Kommen wir zu unserer Testgitarre. Doc Schneider: „Die Idee hinter der TeeJay lag eigentlich ganz simpel in der Materialverfügbarkeit. Anfang der 1990er-Jahre habe ich mehrere Bohlen brasilianisches Mahagoni erworben. Darunter auch eine mächtige Bohle von gut 1,5 m Länge bei einer Breite von 50 cm und einer Stärke von knapp 6 cm. Ein beeindruckendes Stück Holz. Etwas auf der schweren Seite, stand die Bohle immer wartend herum, da der Markt eher nach leichten Gitarren verlangt. Irgendwann kam mir die Idee, aus dieser Bohle zwei Gitarren zu bauen. Hals und Body aus dem gleichen Stück. Die Bodys einteilig. Es gab ja auch Epochen, in denen die etablierten Gitarrenhersteller etwas dichteres und schwereres Material verwendet haben. Das etwas höhere Gewicht tut dem Sound selten Abbruch – dichteres Holz kann den resultierenden Soundmix auch bereichern. Ältere Paulas oder Juniormodelle waren ja auch nicht immer leicht – klingen aber trotzdem.“

Die Idee war, den Telly-Twang (Tee) mit dem Druck einer LP Junior (Jay) zu kombinieren, wobei die Konstruktion eher an die Teleerinnert, wohingegen das verwendete Holz eher dem Gibson-Lager zuzuordnen ist. Der Hals ist wie oben beschrieben aus Mahagoni, hat ein mächtiges Profil („Knüppel“ wäre auch eine sehr passende Beschreibung) und trägt ein Griffbrett aus indischem Palisander. Dots in der Flanke und auf dem Griffbrett, hier allerdings aus der Mitte an den Rand gerückt, geben Orientierung.

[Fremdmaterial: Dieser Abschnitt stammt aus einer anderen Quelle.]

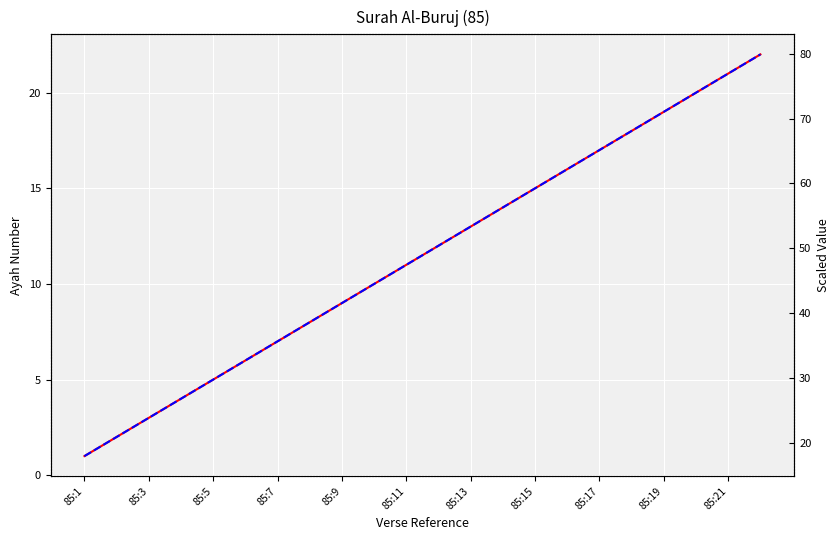

How many values in the ayah_scaled series exceed 50?

11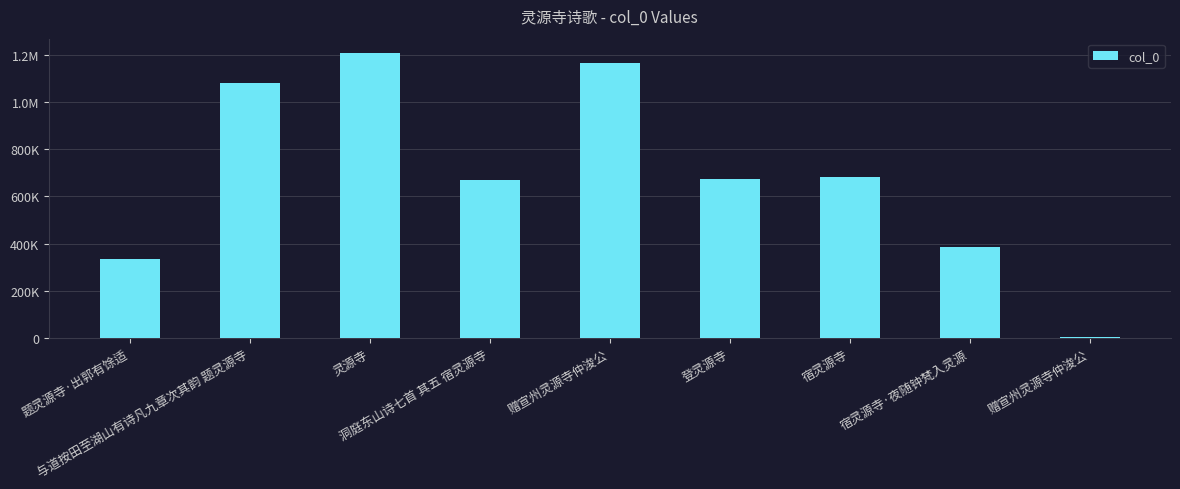

What is the approximate value at 题灵源寺·出郭有馀适?

335244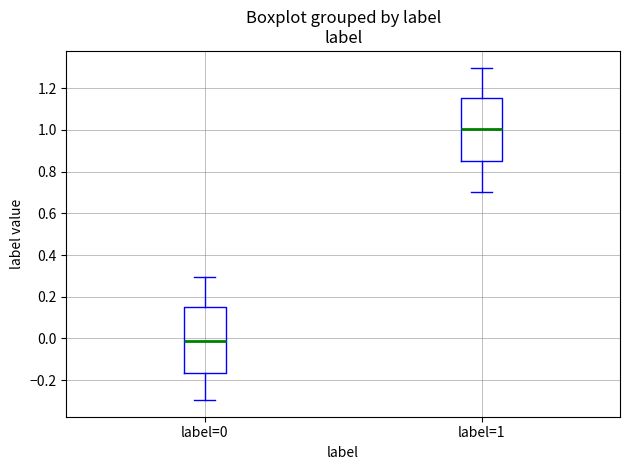

Reading left to right, transcribe this box plot: for each box, give where its median line is, the range the box spans, and where its two whiskers end, as read against the y-axis. The values are not printed on the chart, so give them approximately, as read against the axis.

label=0: median -0.02, box -0.16 to 0.16, whiskers -0.30 to 0.30
label=1: median 1.00, box 0.86 to 1.16, whiskers 0.70 to 1.30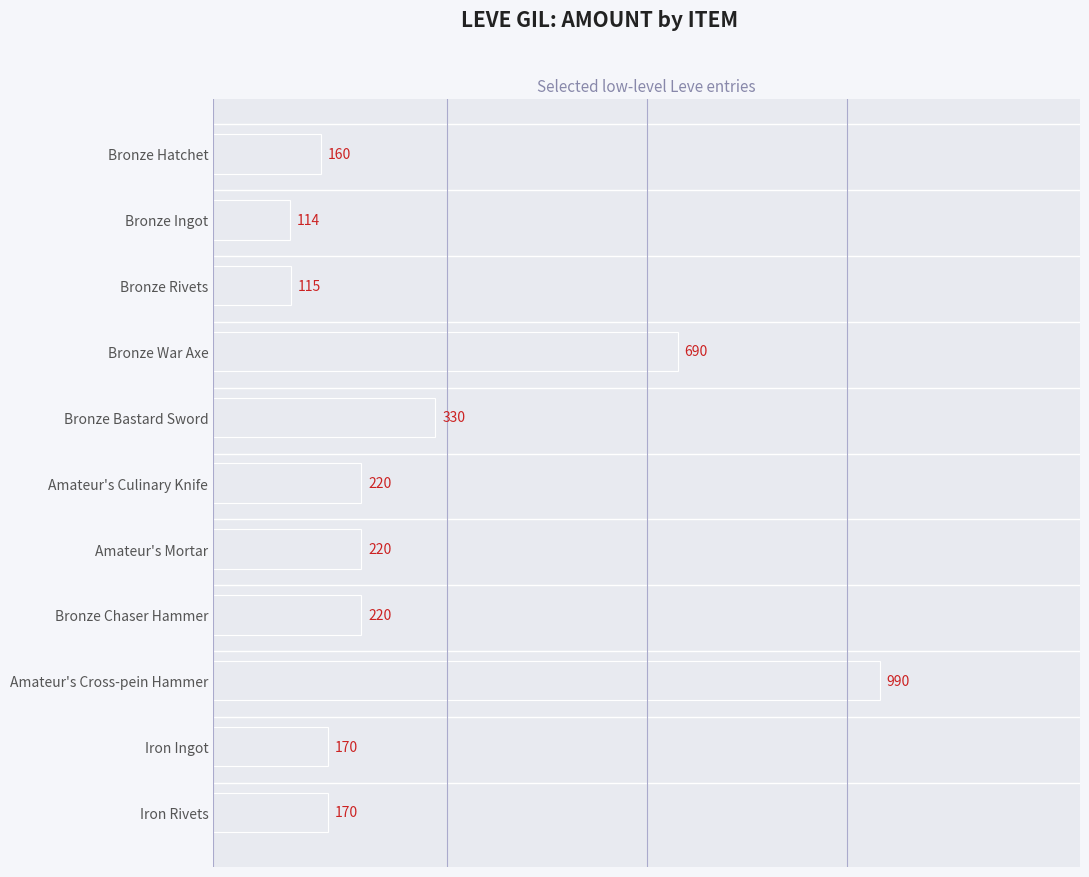

The chart shows a value of 170 at Iron Rivets. True or false?

True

Der Hals wird klassisch von vier Schrauben nebst Halsplatte bombenfest in der Halstasche gehalten und ist optimal ausgerichtet – die Saiten laufen kerzengrade und perfekt geführt übers Griffbrett, das mit Edelstahlbünden im Medium-Jumbo-Format meisterlich (da ist der Doc ein echter Chef!) bundiert ist.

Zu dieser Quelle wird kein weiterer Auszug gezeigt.